In turn, the appearing Co-defendants move for dismissal stating that Plaintiffs’ claims are time barred. At the outset, the Co-defendants sustain that since diversity jurisdiction is asserted by the Plaintiffs, the instant action is governed by local substantive law which imposes a one (1) year statute of limitations for tort actions which commence to run from the time the aggrieved person had knowledge of the injury and could institute the action. However, Co-defendants acknowledge that said statute of limitations may be tolled if the claimant proves that it lacked the required “knowledge at the relevant time”. However, Plaintiff bears the burden of proof that diligent efforts were made to discover the cause of the injury or death.

Plaintiffs accept that the instant action was filed two (2) years after the Decedent’s death. Co-defendants aver that Plaintiffs have failed to provide an explanation as to why they lacked knowledge of a causal link between the death and the Decedent’s smoking habit within the one-year statute of limitations. Co-defendants allege that there is no tolling of the prescriptive period. Although the Co-defendants acknowledge that even if Plaintiffs became aware in October 8, 2002, of their Decedent’s injuries and the responsible party for said injuries, the Plaintiffs have failed to provide grounds of their “diligent efforts” to discover the cause of the injuries or death before the statute of limitations expired since it has been of “common knowledge” in this jurisdiction and throughout the United' States for many years that cigarette smoking is addictive.

II. STANDARD FOR MOTION TO DISMISS UNDER RULE 12(b)(6)

Under Rule 12(b)(6) of the Federal Rules of Civil Procedure, a party may, in response to an initial pleading, file a motion to dismiss the complaint for failure to state a claim upon which relief can be granted.

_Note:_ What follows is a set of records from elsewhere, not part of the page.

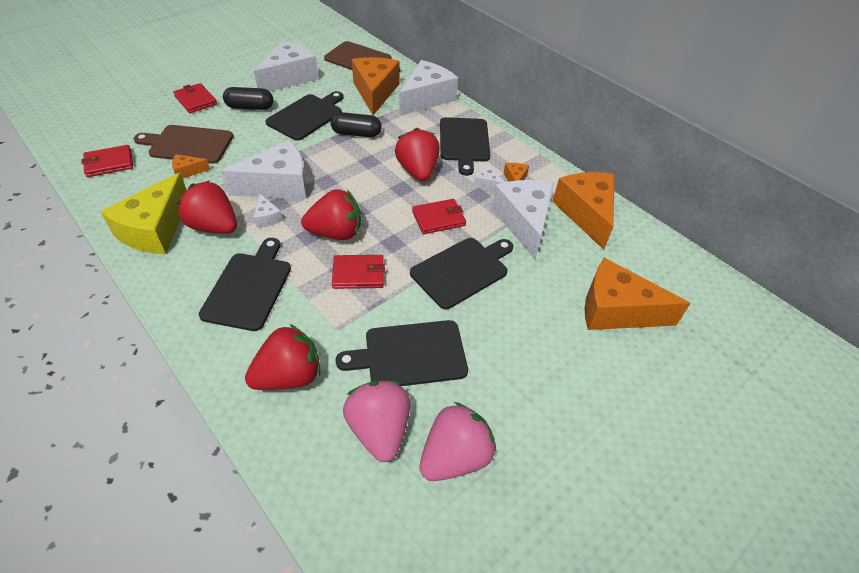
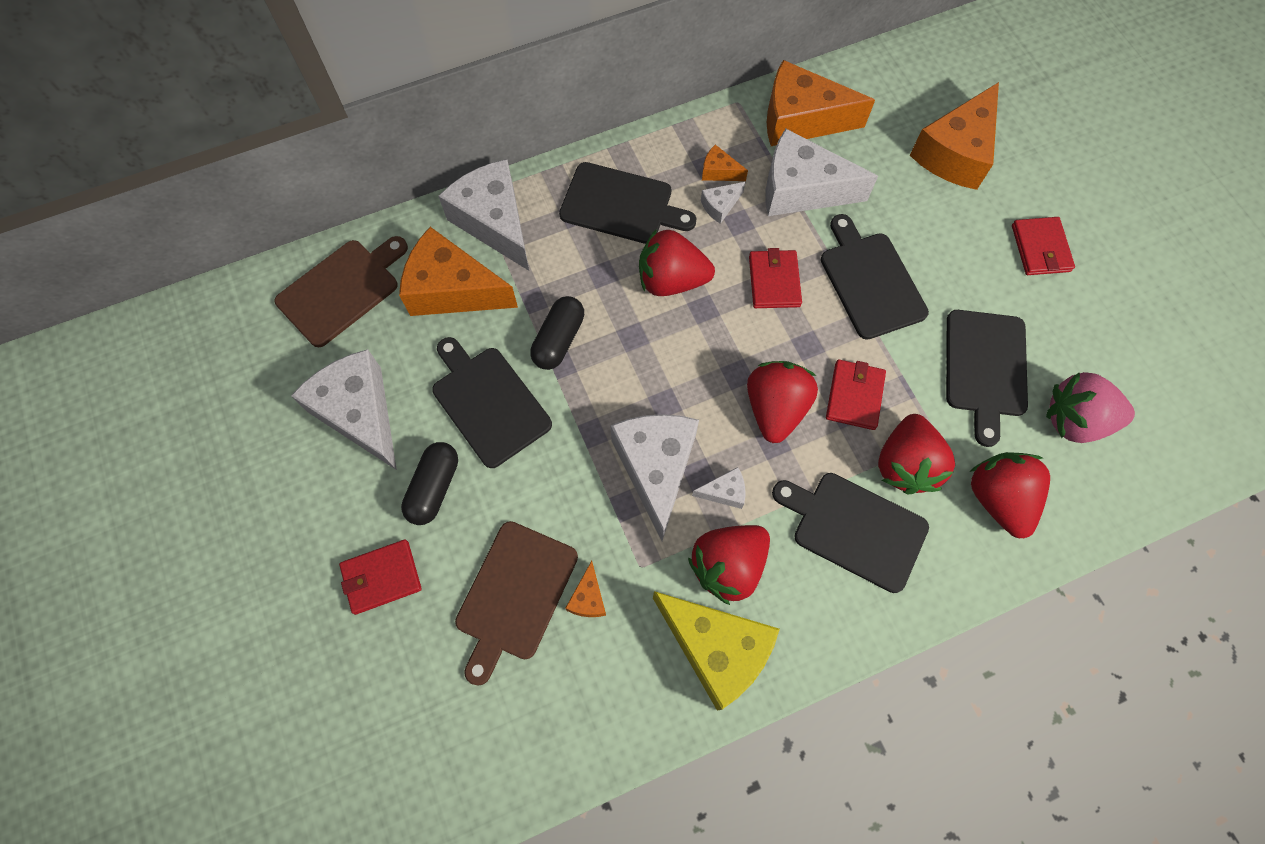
camera: 70 degrees left, 20 degrees up
(109, 163) = (532, 726): red wallet -> red wallet (1040, 248)
(307, 311) = (905, 464): none -> red strawberry
(455, 457) = (1111, 359): pink strawberry -> none

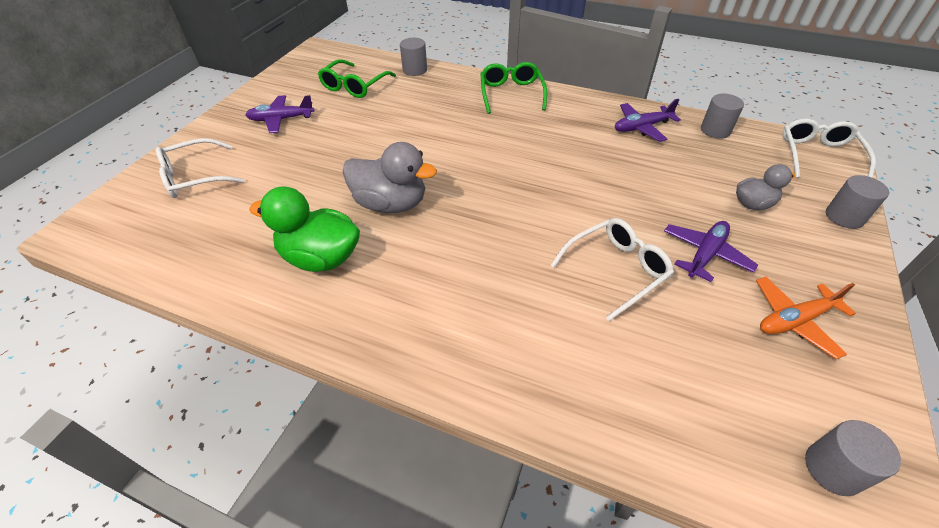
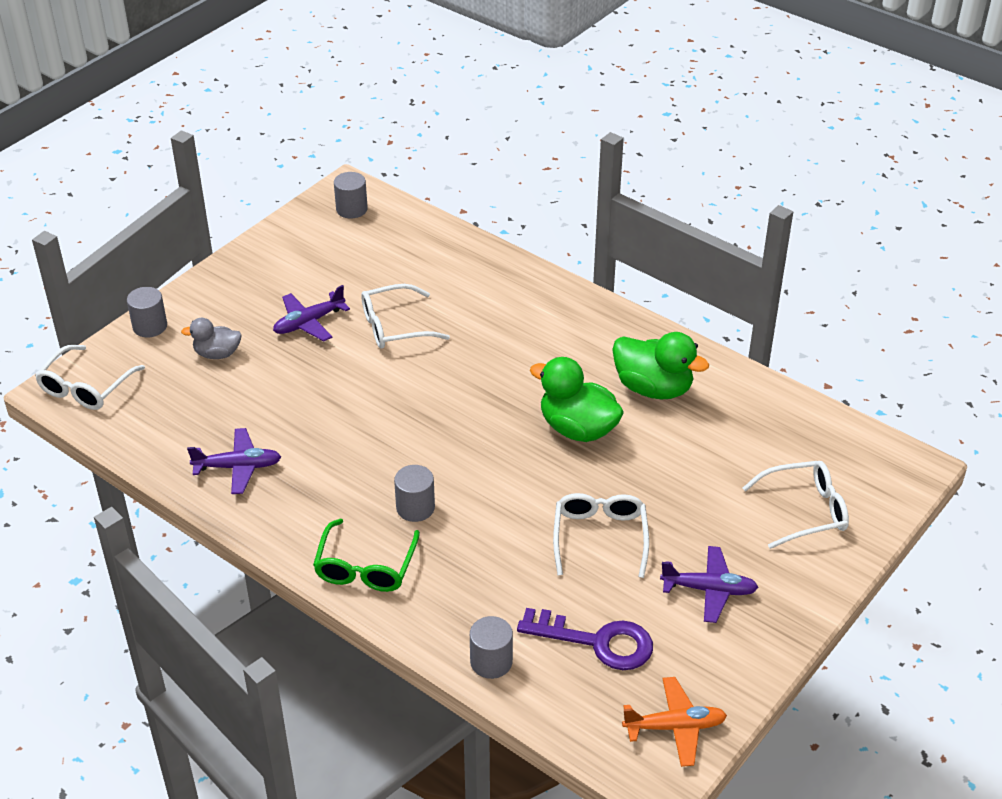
camera: 165 degrees left, 5 degrees down
(354, 86) = (597, 642): green glasses -> purple key
(360, 134) = (600, 537): none -> white glasses
(391, 204) = (577, 429): grey duck -> green duck
(715, 130) = (156, 443): grey cylinder -> grey cylinder (415, 508)
(794, 320) = (290, 270): orange plane -> orange plane (675, 727)

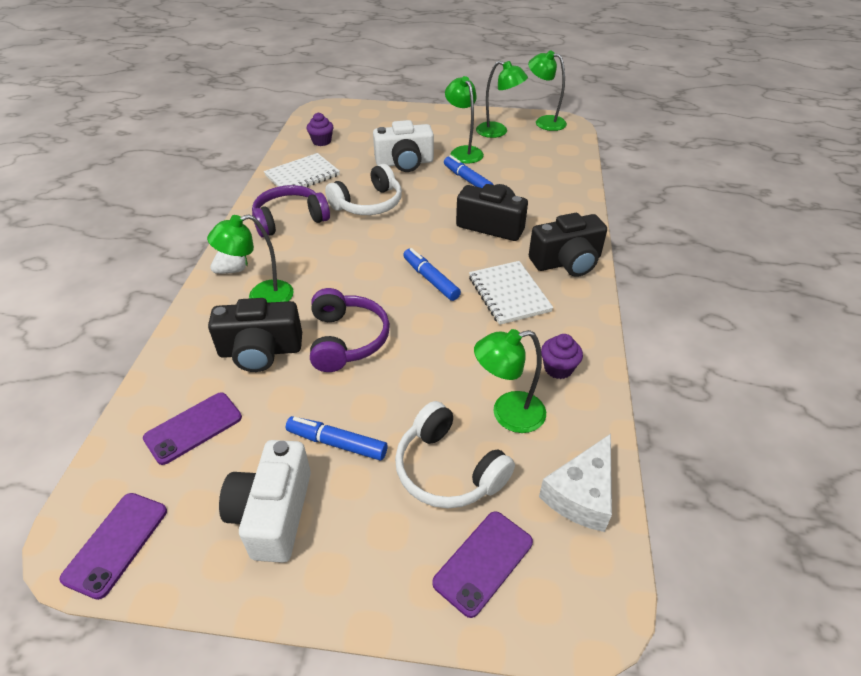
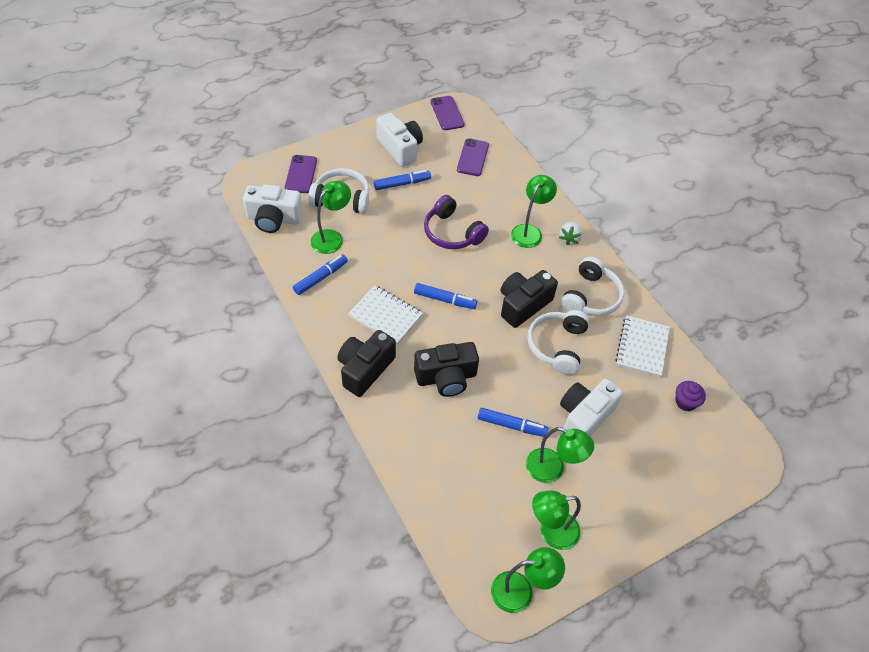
camera: 140 degrees right, 10 degrees up
(260, 351) = (489, 203): black camera -> black camera (523, 305)
(290, 220) = (590, 297): purple headphones -> white headphones
(558, 368) = (321, 278): purple cupcake -> blue marker
(581, 494) = (273, 219): white cheese -> white camera

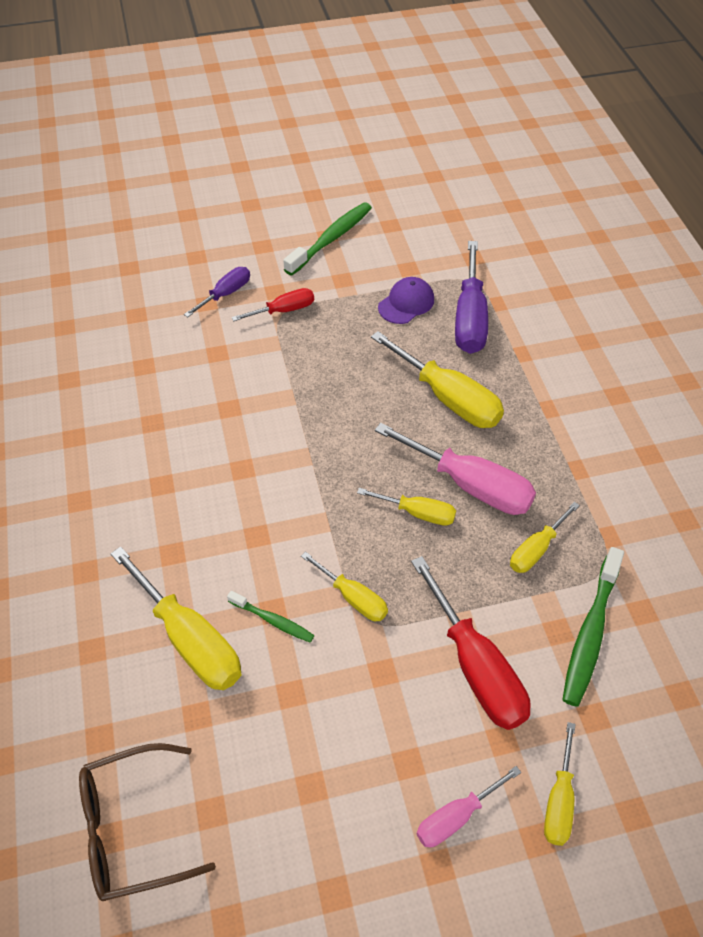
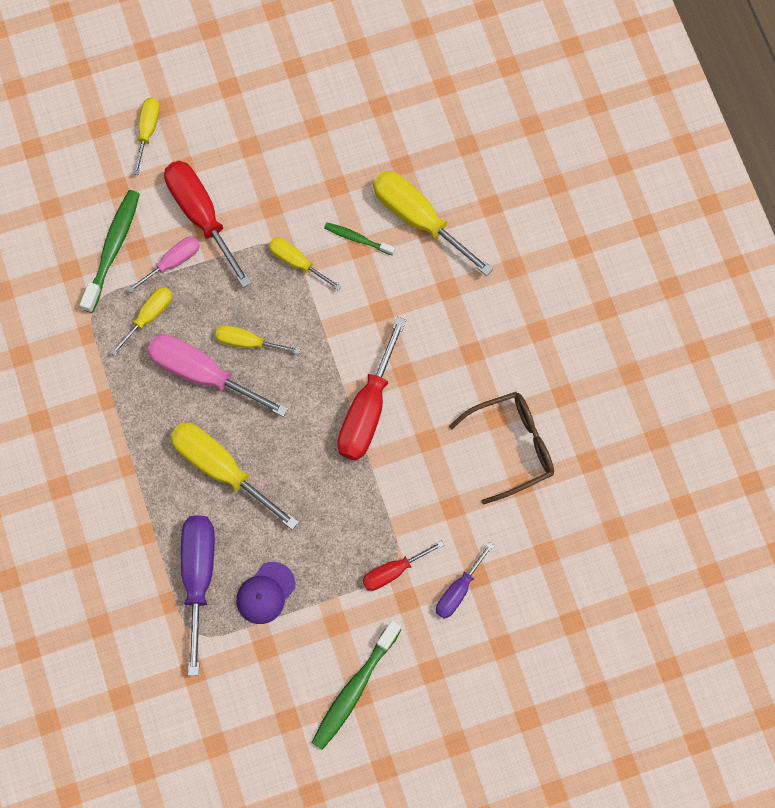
camera: 175 degrees right, 20 degrees up
(131, 829) = (430, 92): brown glasses -> brown glasses (512, 446)
(288, 438) = (367, 409): none -> red screwdriver
(456, 816) = (217, 116): pink screwdriver -> pink screwdriver (173, 262)

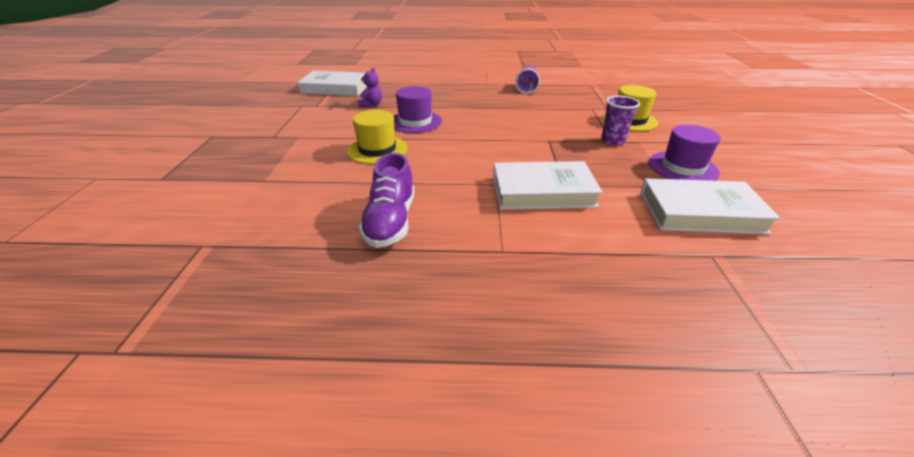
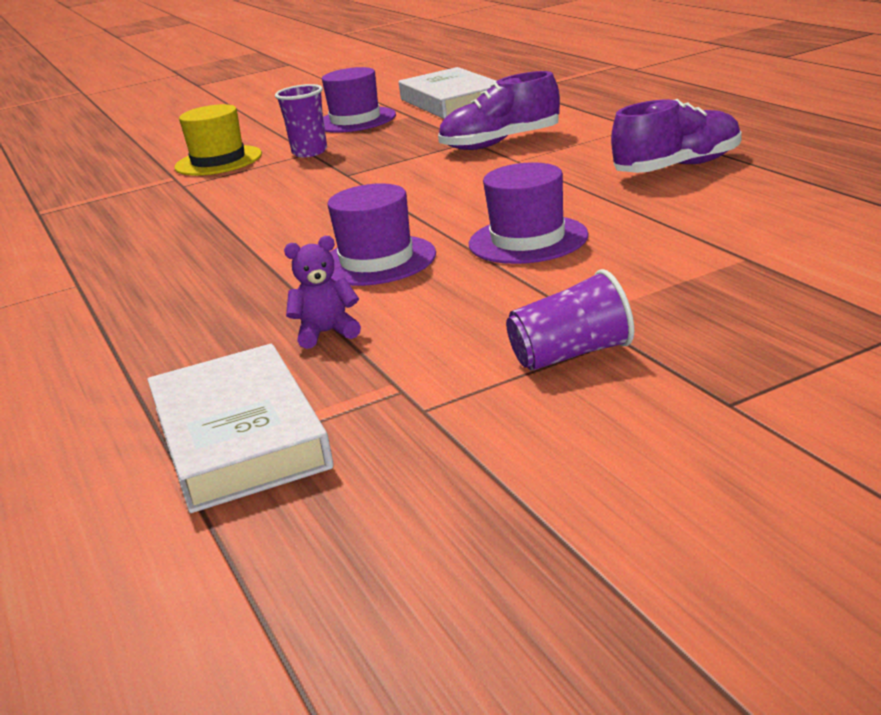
camera: 115 degrees left, 10 degrees down
(377, 149) = (528, 240): yellow hat -> purple hat
(526, 88) = (94, 246): purple cup -> purple cup (572, 355)
(542, 191) = (501, 143): white book -> purple shoe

It is well-settled, however, that “a complaint should not be dismissed for failure to state a claim unless it appears beyond doubt that the plaintiff can prove no set of facts in support of his claim which would entitle him to relief.” Conley v. Gibson, 355 U.S. 41, 45-46, 78 S.Ct. 99, 102, 2 L.Ed.2d 80 (1957); see also Miranda v. Ponce Fed. Bank, 948 F.2d 41 (1st Cir.1991).

The Court must accept as true “all well-pleaded factual averments and indulg[e] all reasonable inferences in the plaintiffs favor.” Aulson v. Blanchard, 83 F.3d 1, 3 (1st Cir.1996); see also Berrios v. Bristol Myers Squibb Caribbean Corp., 51 F.Supp.2d 61 (D.Puerto Rico 1999). A complaint must set forth “factual allegations, either direct or inferential, regarding each material element necessary to sustain recovery under some actionable theory.” Romero-Barcelo v. Hemandez-Agosto, 75 F.3d 23, 28 n. 2 (1st Cir.1996) (quoting Gooley v. Mobil Oil Corp., 851 F.2d 513, 514 (1st Cir.1988)). However, this deferential standard is not a “toothless tiger”. Doyle v. Hasbro, Inc., 103 F.3d 186, 190 (1st Cir.1996). The Court is not obliged to accept “bald assertions, unsupportable conclusions, periphrastic circumlocutions, and the like”. Aulson v.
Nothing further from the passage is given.